Raw data START

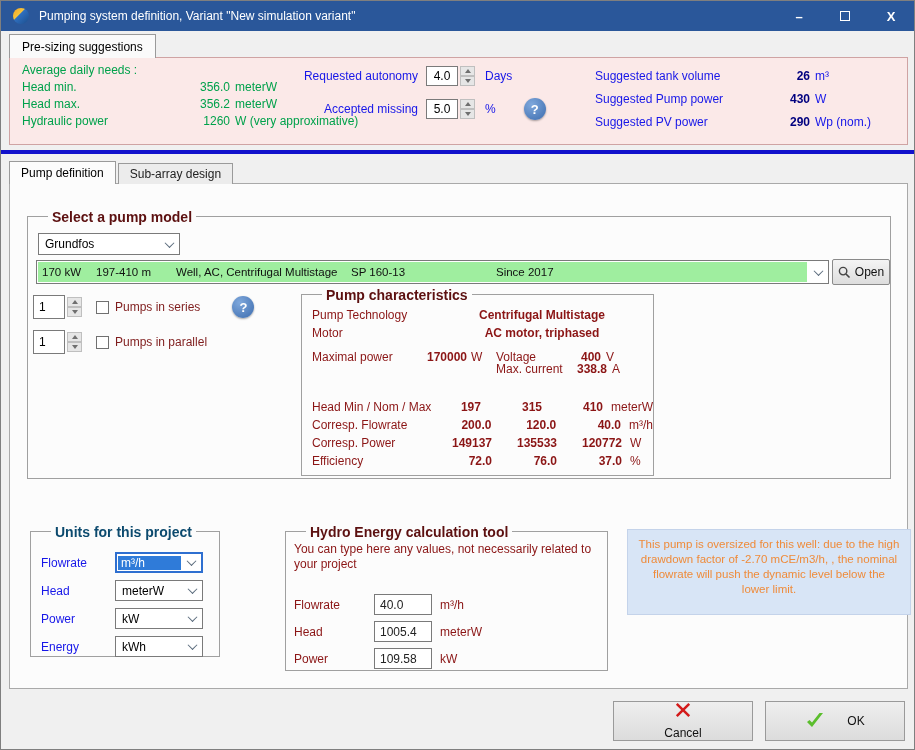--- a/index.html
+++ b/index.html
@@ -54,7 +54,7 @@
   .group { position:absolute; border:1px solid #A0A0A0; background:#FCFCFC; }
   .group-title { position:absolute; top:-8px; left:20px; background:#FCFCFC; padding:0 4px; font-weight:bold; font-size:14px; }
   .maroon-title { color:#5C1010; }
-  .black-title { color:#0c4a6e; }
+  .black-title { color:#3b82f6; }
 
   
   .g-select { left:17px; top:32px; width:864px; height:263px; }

Raw data END

* _What to do_: Each record above must be retyped exactly, minus its pictures.

* _Response_:
--- a/index.html
+++ b/index.html
@@ -54,7 +54,7 @@
   .group { position:absolute; border:1px solid #A0A0A0; background:#FCFCFC; }
   .group-title { position:absolute; top:-8px; left:20px; background:#FCFCFC; padding:0 4px; font-weight:bold; font-size:14px; }
   .maroon-title { color:#5C1010; }
-  .black-title { color:#0c4a6e; }
+  .black-title { color:#3b82f6; }
 
   
   .g-select { left:17px; top:32px; width:864px; height:263px; }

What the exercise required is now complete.